Pertanto, il 2020 sarà terreno fertile per una nuova ondata di promozioni, più aggressive e più mirate che non in passato. Esse sono infatti, nelle loro varie forme, l’unico strumento per ovviare alla rigidità dei “regular price” del libero servizio. In un modo o nell’altro, le aziende commerciali dovranno tener conto di ciò che avviene alla produzione, al trasporto e all’importazione, e trovare il modo, attraverso una rapida ristrutturazione dei formati, di acquisire maggiore efficienza nella ritenzione della propria clientela, preda di numerosi fattori ansiogeni.
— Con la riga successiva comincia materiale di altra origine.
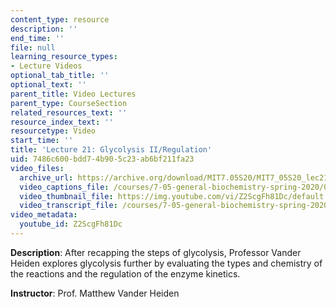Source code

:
 ```yaml
---
content_type: resource
description: ''
end_time: ''
file: null
learning_resource_types:
- Lecture Videos
optional_tab_title: ''
optional_text: ''
parent_title: Video Lectures
parent_type: CourseSection
related_resources_text: ''
resource_index_text: ''
resourcetype: Video
start_time: ''
title: 'Lecture 21: Glycolysis II/Regulation'
uid: 7486c600-bdd7-4b90-5c23-ab6bf211fa23
video_files:
  archive_url: https://archive.org/download/MIT7.05S20/MIT7_05S20_lec21_300k.mp4
  video_captions_file: /courses/7-05-general-biochemistry-spring-2020/063bf5cabebf56beabb332bea8043041_Z2ScgFh81Dc.vtt
  video_thumbnail_file: https://img.youtube.com/vi/Z2ScgFh81Dc/default.jpg
  video_transcript_file: /courses/7-05-general-biochemistry-spring-2020/8464d7d289e84b7cbd54aede8a5c47dd_Z2ScgFh81Dc.pdf
video_metadata:
  youtube_id: Z2ScgFh81Dc
---
```


**Description**: After recapping the steps of glycolysis, Professor Vander Heiden explores glycolysis further by evaluating the types and chemistry of the reactions and the regulation of the enzyme kinetics. 

**Instructor**: Prof. Matthew Vander Heiden
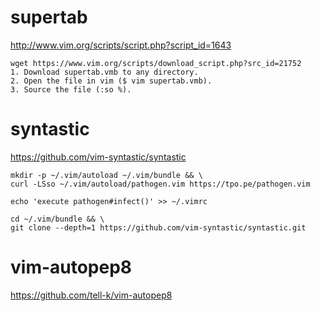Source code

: # supertab
http://www.vim.org/scripts/script.php?script_id=1643

```
wget https://www.vim.org/scripts/download_script.php?src_id=21752
1. Download supertab.vmb to any directory.
2. Open the file in vim ($ vim supertab.vmb).
3. Source the file (:so %).
```

# syntastic
https://github.com/vim-syntastic/syntastic

```
mkdir -p ~/.vim/autoload ~/.vim/bundle && \
curl -LSso ~/.vim/autoload/pathogen.vim https://tpo.pe/pathogen.vim

echo 'execute pathogen#infect()' >> ~/.vimrc

cd ~/.vim/bundle && \
git clone --depth=1 https://github.com/vim-syntastic/syntastic.git
```

# vim-autopep8
https://github.com/tell-k/vim-autopep8
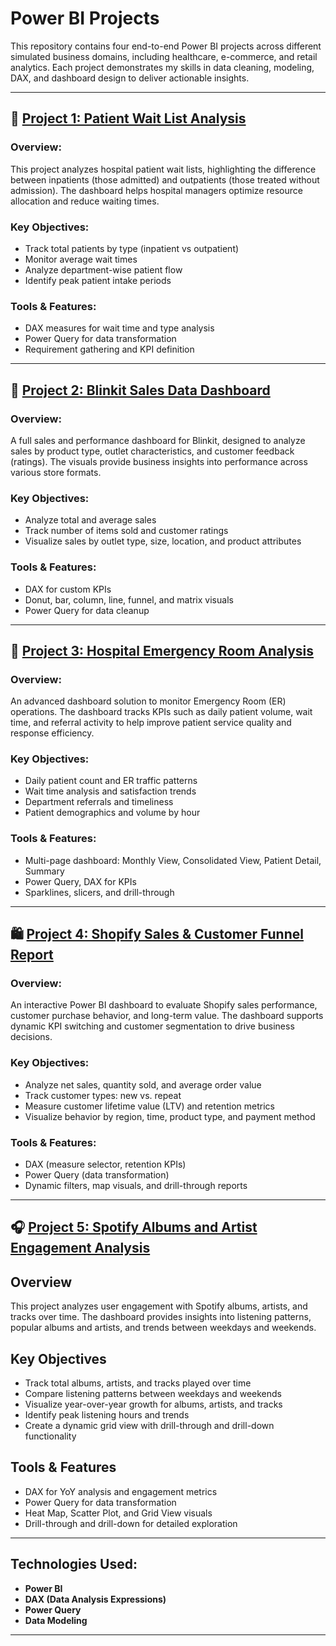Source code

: # Power BI Projects 

This repository contains four end-to-end Power BI projects across different simulated business domains, including healthcare, e-commerce, and retail analytics. Each project demonstrates my skills in data cleaning, modeling, DAX, and dashboard design to deliver actionable insights.

---

## 🏥 [Project 1: Patient Wait List Analysis](https://drive.google.com/drive/folders/1YiqHQNaWqCU-B5WSF9-RrZ0LeRoNtF5Y?usp=sharing)

### Overview:
This project analyzes hospital patient wait lists, highlighting the difference between inpatients (those admitted) and outpatients (those treated without admission). The dashboard helps hospital managers optimize resource allocation and reduce waiting times.

### Key Objectives:
- Track total patients by type (inpatient vs outpatient)
- Monitor average wait times
- Analyze department-wise patient flow
- Identify peak patient intake periods

### Tools & Features:
- DAX measures for wait time and type analysis
- Power Query for data transformation
- Requirement gathering and KPI definition

---

## 🛒 [Project 2: Blinkit Sales Data Dashboard](https://drive.google.com/drive/folders/1Pu8HXJZH0rf7J8V8GgWxnUNo829jMe_e?usp=sharing)

### Overview:
A full sales and performance dashboard for Blinkit, designed to analyze sales by product type, outlet characteristics, and customer feedback (ratings). The visuals provide business insights into performance across various store formats.

### Key Objectives:
- Analyze total and average sales
- Track number of items sold and customer ratings
- Visualize sales by outlet type, size, location, and product attributes

### Tools & Features:
- DAX for custom KPIs
- Donut, bar, column, line, funnel, and matrix visuals
- Power Query for data cleanup

---

## 🏥 [Project 3: Hospital Emergency Room Analysis](https://drive.google.com/drive/folders/1kWeZxJJ8TNdSUHirpCWplzZSNFQC7krY?usp=sharing)

### Overview:
An advanced dashboard solution to monitor Emergency Room (ER) operations. The dashboard tracks KPIs such as daily patient volume, wait time, and referral activity to help improve patient service quality and response efficiency.

### Key Objectives:
- Daily patient count and ER traffic patterns
- Wait time analysis and satisfaction trends
- Department referrals and timeliness
- Patient demographics and volume by hour

### Tools & Features:
- Multi-page dashboard: Monthly View, Consolidated View, Patient Detail, Summary
- Power Query, DAX for KPIs
- Sparklines, slicers, and drill-through

---

## 🛍️ [Project 4: Shopify Sales & Customer Funnel Report](https://drive.google.com/drive/folders/1B6U180vl3cxsFm81bNterlPaD4JjjE8o?usp=sharing)

### Overview:
An interactive Power BI dashboard to evaluate Shopify sales performance, customer purchase behavior, and long-term value. The dashboard supports dynamic KPI switching and customer segmentation to drive business decisions.

### Key Objectives:
- Analyze net sales, quantity sold, and average order value
- Track customer types: new vs. repeat
- Measure customer lifetime value (LTV) and retention metrics
- Visualize behavior by region, time, product type, and payment method

### Tools & Features:
- DAX (measure selector, retention KPIs)
- Power Query (data transformation)
- Dynamic filters, map visuals, and drill-through reports

---
## 🎧 [Project 5: Spotify Albums and Artist Engagement Analysis](https://drive.google.com/drive/folders/1VY2VKGG7zDZ0MaMb4cVxGdr6LBNQyqtp?usp=sharing)

## Overview
This project analyzes user engagement with Spotify albums, artists, and tracks over time. The dashboard provides insights into listening patterns, popular albums and artists, and trends between weekdays and weekends.

## Key Objectives
- Track total albums, artists, and tracks played over time
- Compare listening patterns between weekdays and weekends
- Visualize year-over-year growth for albums, artists, and tracks
- Identify peak listening hours and trends
- Create a dynamic grid view with drill-through and drill-down functionality

## Tools & Features
- DAX for YoY analysis and engagement metrics
- Power Query for data transformation
- Heat Map, Scatter Plot, and Grid View visuals
- Drill-through and drill-down for detailed exploration
  
---

## Technologies Used:
- **Power BI**
- **DAX (Data Analysis Expressions)**
- **Power Query**
- **Data Modeling**

---


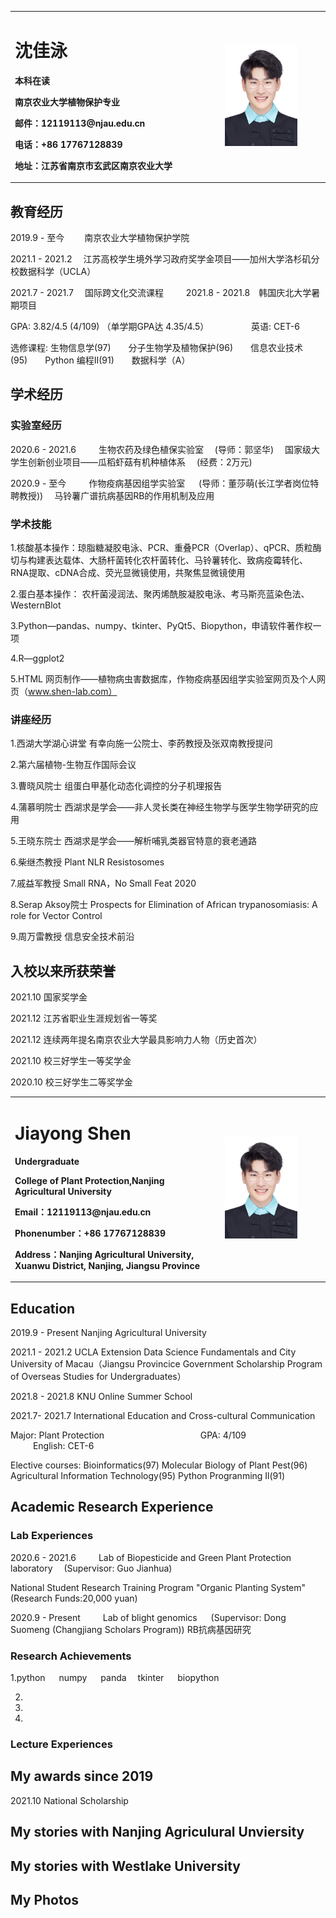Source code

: <table border="0">
  <tr>
    <td width="50%">
      <h1>沈佳泳</h1>
      <p><b>本科在读 </b></p>
      <p><b>南京农业大学植物保护专业</b></p>
      <p><b>邮件：12119113@njau.edu.cn</b></p>
      <p><b>电话：+86 17767128839</b></p>
      <p><b>地址：江苏省南京市玄武区南京农业大学</b></p>
    </td>
    <td width="25%">
      <img src="/Profile_picture.JPG" width="75%">
    </td>
  </tr>
</table>

## 教育经历
2019.9 - 至今 &emsp;&emsp;南京农业大学植物保护学院

2021.1 - 2021.2 &emsp;江苏高校学生境外学习政府奖学金项目——加州大学洛杉矶分校数据科学（UCLA）

2021.7 - 2021.7 &emsp;国际跨文化交流课程&emsp; &emsp;  2021.8 - 2021.8&emsp;韩国庆北大学暑期项目

GPA: 3.82/4.5 (4/109) （单学期GPA达 4.35/4.5）&emsp;&emsp;  &emsp;  &emsp;   英语:  CET-6 

选修课程: 生物信息学(97)&emsp;&emsp;分子生物学及植物保护(96)&emsp;&emsp;信息农业技术(95)&emsp;&emsp;Python 编程II(91)&emsp;&emsp;数据科学（A）

## 学术经历
### 实验室经历
2020.6 - 2021.6 &emsp;&emsp; 生物农药及绿色植保实验室 &emsp;(导师：郭坚华)&emsp; 国家级大学生创新创业项目——瓜稻虾菇有机种植体系 &emsp;(经费：2万元)

2020.9 - 至今 &emsp;&emsp; 作物疫病基因组学实验室 &emsp; (导师：董莎萌(长江学者岗位特聘教授))&emsp; 马铃薯广谱抗病基因RB的作用机制及应用

### 学术技能

1.核酸基本操作：琼脂糖凝胶电泳、PCR、重叠PCR（Overlap）、qPCR、质粒酶切与构建表达载体、大肠杆菌转化农杆菌转化、马铃薯转化、致病疫霉转化、RNA提取、cDNA合成、荧光显微镜使用，共聚焦显微镜使用

2.蛋白基本操作： 农杆菌浸润法、聚丙烯酰胺凝胶电泳、考马斯亮蓝染色法、WesternBlot

3.Python—pandas、numpy、tkinter、PyQt5、Biopython，申请软件著作权一项

4.R—ggplot2

5.HTML 网页制作——植物病虫害数据库，作物疫病基因组学实验室网页及个人网页（www.shen-lab.com）

### 讲座经历

1.西湖大学湖心讲堂 有幸向施一公院士、李菂教授及张双南教授提问

2.第六届植物-生物互作国际会议

3.曹晓风院士 组蛋白甲基化动态化调控的分子机理报告 

4.蒲慕明院士 西湖求是学会——非人灵长类在神经生物学与医学生物学研究的应用 

5.王晓东院士 西湖求是学会——解析哺乳类器官特意的衰老通路 

6.柴继杰教授 Plant NLR Resistosomes 

7.戚益军教授 Small RNA，No Small Feat 2020

8.Serap Aksoy院士 Prospects for Elimination of African trypanosomiasis:  A role for Vector Control

9.周万雷教授 信息安全技术前沿

## 入校以来所获荣誉

2021.10 国家奖学金

2021.12 江苏省职业生涯规划省一等奖

2021.12 连续两年提名南京农业大学最具影响力人物（历史首次）

2021.10 校三好学生一等奖学金

2020.10 校三好学生二等奖学金




<table border="0">
  <tr>
    <td width="50%">
      <h1>Jiayong Shen</h1>
      <p><b>Undergraduate </b></p>
      <p><b>College of Plant Protection,Nanjing Agricultural University</b></p>
      <p><b>Email：12119113@njau.edu.cn</b></p>
      <p><b>Phonenumber：+86 17767128839</b></p>
      <p><b>Address：Nanjing Agricultural University, Xuanwu District, Nanjing, Jiangsu Province</b></p>
    </td>
    <td width="25%">
      <img src="/Profile_picture.JPG" width="75%">
    </td>
  </tr>
</table>

## Education
2019.9 - Present                              Nanjing Agricultural University

2021.1 - 2021.2 UCLA Extension Data Science Fundamentals and City University of Macau（Jiangsu Provincice Government Scholarship Program of Overseas Studies for Undergraduates）

2021.8 - 2021.8   KNU Online Summer School

2021.7- 2021.7 International Education and Cross-cultural Communication 

Major: Plant Protection&emsp;&emsp;&emsp; &emsp; &emsp; &emsp; &emsp; &emsp;  &emsp;  GPA: 4/109&emsp;&emsp;  &emsp;  &emsp;  &emsp;  &emsp;  &emsp;  &emsp;  &emsp;    English:  CET-6 

Elective courses: Bioinformatics(97) Molecular Biology of Plant Pest(96)  Agricultural Information Technology(95) Python Progranming Il(91)

## Academic Research Experience
### Lab Experiences
2020.6 - 2021.6 &emsp;&emsp;  Lab of Biopesticide and Green Plant Protection laboratory &emsp;(Supervisor: Guo Jianhua)

National Student Research Training Program  "Organic Planting System"  &emsp;(Research Funds:20,000 yuan)

2020.9 - Present &emsp;&emsp; Lab of blight genomics &emsp; (Supervisor: Dong Suomeng (Changjiang Scholars Program))
RB抗病基因研究

### Research Achievements
1.python &emsp; numpy &emsp; panda &emsp;tkinter &emsp; biopython

2.

3.

4.



### Lecture Experiences


## My awards since 2019

2021.10 National Scholarship

## My stories with Nanjing Agriculural Unviersity

## My stories with Westlake University

## My Photos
La “promozione permanente” è infatti, al di là dell’estetica e dello storytelling che l’accompagnano, una realtà innegabile. La soluzione dei “prezzi bassi tutti i giorni” è solo una variante delle tecniche di vendita. Essa funziona solo se altri praticano l’hi-low discount. Lo spirito da cherry picker, però, quando l’economia va male, si rafforza. La diagnosi è semplice: in recessione la necessità di discriminare il prezzo in base ai segmenti dei propri clienti diventa impellente. Semplificando al massimo e prendendomi il rischio di sbagliare, affermo che a cogliere i maggiori vantaggi relativi (cioè: “soffro, ma meno degli altri”) saranno aziende come il nuovo entrante Aldi, che presentandosi con store di nuovo impianto e assortimenti di marche ben note, aggiunte alle proprie marche private (giudicate di buona/ ottima fattura, se rapportate al prezzo), richiamerà con promozioni profonde un nuovo pubblico e lo farà ritornare grazie a fasce di prezzo confrontabili e fortemente aggressive. Un’altra formula alla quale arriderà il successo sarà quella del nuovo category killer Grand Frais-Banco Fresco. Il know-how cumulato nel campo dell’ortofrutta e dei prodotti freschi, la sua straordinaria efficienza logistica e il controllo della supply chain, gli conferiranno notevoli vantaggi. Nello scenario descritto si prospettano tempi ancora più duri per gli ipermercati, mentre i supermercati “a vocazione imprenditoriale” potranno rispondere e resistere grazie alla mutazione verso il servizio già in atto, ma solo là dove impareranno una serie di mestieri nuovi (o dimenticati), senza sforare le barriere dei costi eccessivi. In conclusione, ogni recessione/depressione ha sempre indotto accelerazioni nel cambiamento perenne del commercio, il quale può trarre linfa dalla crescita e dalla decrescita, dalla guerra e dalla pace. Così come la “moneta facile” di Mr. Greespan e dei suoi emuli europei, agli inizi degli anni 2000, ha indotto i “malinvestment” nella formula dei (troppo numerosi e immotivati) shopping center e ipermercati, il ciclo negativo dei prossimi anni provocherà la sua vitalistica selezione verso uno scenario commerciale che possiamo oggi solo intuire.

 

DIVERSA GESTIONE DEL DEBITO PUBBLICO IN ITALIA E NEGLI USA

Le classiche soluzioni per tenere i conti pubblici sotto controllo sono diversamente attuabili in Italia rispetto agli Stati Uniti. 1) Stampare moneta e creare inflazione così da erodere il debito pubblico e aumentare il pil a valori correnti (gli Usa possono farlo, ma l’Italia no, perché Lettonia, Estonia, Olanda, Ungheria, Portogallo, Irlanda ecc., che hanno i conti più in ordine, non accetterebbero il flagello dell’inflazione e la Bce, che governa la nostra moneta unica, non lo permetterebbe). 2) Vendere al pubblico nazionale e straniero titoli di stato a tassi adeguati, che però aumenterebbero ulteriormente il debito futuro: una tecnica ampiamente praticata negli Usa, mentre in Italia i mercati finanziari non lo permettono, pena l’esplosione dello spread. 3) Tassare di più i cittadini (sarebbe la soluzione più onesta, ma ovunque difficile da mettere in pratica sia per gli Usa sia per l’Italia). 4) Tagliare brutalmente la spesa pubblica (misura che il presidente Trump si guarda bene dal prendere, mentre da noi potrebbe farlo la Troika così come avvenne per la Grecia).